Nieuws

Focus ook op ecosysteemdiensten grasland

(Vrij gebruik)
Samenvatting
  • Onderwerp
    grasland
  • Interessant voor
    melkveehouders
Bekijk de bronnen
Steeds minder grasland in Nederland, dat lijkt de huidige tendens te zijn. Risico daarvan is dat we ook de ecosysteemdiensten verliezen die grasland levert. Grasland geeft meer van deze diensten dan bouwland. Beleidsmakers kunnen sturen op het grondgebruik om dit verlies te voorkomen.

Het grasland in Nederland dreigt drastisch te verminderen, want de melkveehouderij staat onder de druk door de stikstofcrisis en de klimaatdoelen.

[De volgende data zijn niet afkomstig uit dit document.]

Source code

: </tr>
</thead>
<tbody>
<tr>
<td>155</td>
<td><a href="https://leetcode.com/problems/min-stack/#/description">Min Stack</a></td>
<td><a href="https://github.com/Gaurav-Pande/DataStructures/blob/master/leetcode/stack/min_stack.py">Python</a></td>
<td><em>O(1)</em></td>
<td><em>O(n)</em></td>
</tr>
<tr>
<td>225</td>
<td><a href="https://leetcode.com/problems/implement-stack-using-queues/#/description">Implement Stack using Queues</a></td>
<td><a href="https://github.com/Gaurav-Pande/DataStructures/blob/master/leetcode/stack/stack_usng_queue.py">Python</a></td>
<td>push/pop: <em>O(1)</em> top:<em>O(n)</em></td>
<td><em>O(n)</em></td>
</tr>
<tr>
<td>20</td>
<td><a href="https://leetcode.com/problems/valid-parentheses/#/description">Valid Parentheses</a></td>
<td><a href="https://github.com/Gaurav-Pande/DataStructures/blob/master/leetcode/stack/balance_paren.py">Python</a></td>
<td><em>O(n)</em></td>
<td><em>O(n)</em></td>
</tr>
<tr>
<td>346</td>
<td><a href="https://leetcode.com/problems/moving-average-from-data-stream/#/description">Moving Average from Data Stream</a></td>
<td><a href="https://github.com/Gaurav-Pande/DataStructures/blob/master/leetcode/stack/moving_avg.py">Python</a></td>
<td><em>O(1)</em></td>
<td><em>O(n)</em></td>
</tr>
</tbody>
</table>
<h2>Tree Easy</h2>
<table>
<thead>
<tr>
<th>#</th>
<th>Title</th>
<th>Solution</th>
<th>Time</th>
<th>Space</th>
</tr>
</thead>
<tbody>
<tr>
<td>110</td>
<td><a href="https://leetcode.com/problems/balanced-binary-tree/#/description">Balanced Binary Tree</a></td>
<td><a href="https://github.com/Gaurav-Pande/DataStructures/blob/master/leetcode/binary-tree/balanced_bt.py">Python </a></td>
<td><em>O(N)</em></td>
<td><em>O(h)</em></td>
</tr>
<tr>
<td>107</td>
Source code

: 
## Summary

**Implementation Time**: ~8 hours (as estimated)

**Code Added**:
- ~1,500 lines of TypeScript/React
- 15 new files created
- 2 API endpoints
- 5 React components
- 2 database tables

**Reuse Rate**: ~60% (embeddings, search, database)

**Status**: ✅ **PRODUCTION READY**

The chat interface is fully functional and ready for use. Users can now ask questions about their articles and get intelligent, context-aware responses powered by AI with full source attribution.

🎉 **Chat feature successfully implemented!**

Daarnaast zorgen het einde van de derogatie in 2026 en hoge grondprijzen voor financiële druk bij individuele melkveebedrijven. Grasland wordt economisch minder aantrekkelijk. De verwachting is dat een deel van het grasland om die reden bouwland zal worden, bijvoorbeeld voor de teelt van snijmais.

Het Louis Bolk Instituut laat met de brochure ‘Grasland maakt het verschil’ zien dat grasland veel meer levert dan alleen voer voor koeien. Dat de eenzijdige focus op vermindering van de veestapel leidt tot verlies van ecosysteemdiensten die belangrijk zijn voor Nederland. De brochure bevat ook concrete aanwijzingen hoe beleidsmakers kunnen sturen op grondgebruik. De bijbehorende memo geeft een onderbouwing van de inhoud van de brochure.

Ecosysteemdiensten

Via de koe levert grasland ons melk. Maar grasland levert nog veel meer, de zogenaamde ecosysteemdiensten.
Het Louis Bolk Instituut vergelijkt 3 soorten grasland (blijvend, tijdelijk en semi-natuurlijk) met bouwland voor 10 ecosysteemdiensten:

  • Bodemkwaliteit
  • Landschap
  • Ondergrondse biodiversiteit
  • Bovengrondse biodiversiteit
  • Waterkwaliteit
  • Ammoniak
  • Lachgas (N2O)
  • CO2 opslag
  • Waterverbruik en beregening
  • Waterregulatie

Grasland scoort beter dan bouwland

Alle soorten grasland (blijvend, tijdelijk, semi-natuurlijk) scoren beter op de bovengenoemde ecosysteemdiensten dan bouwland. Vooral op het gebied van ondergrondse en bovengrondse biodiversiteit, CO2 opslag, waterkwaliteit, waterregulatie en het landschap biedt grasland meer dan akkerland. Semi-natuurlijk grasland scoort het hoogste qua ecosysteemdiensten.

Grasland scoort beter door een jaarrond bodembedekking en de beperkte verstoring van het bodemleven door grondbewerking. Daarnaast heeft gras een hoge constante aanvoer van voeding voor het bodemleven door gewas- en wortelresten.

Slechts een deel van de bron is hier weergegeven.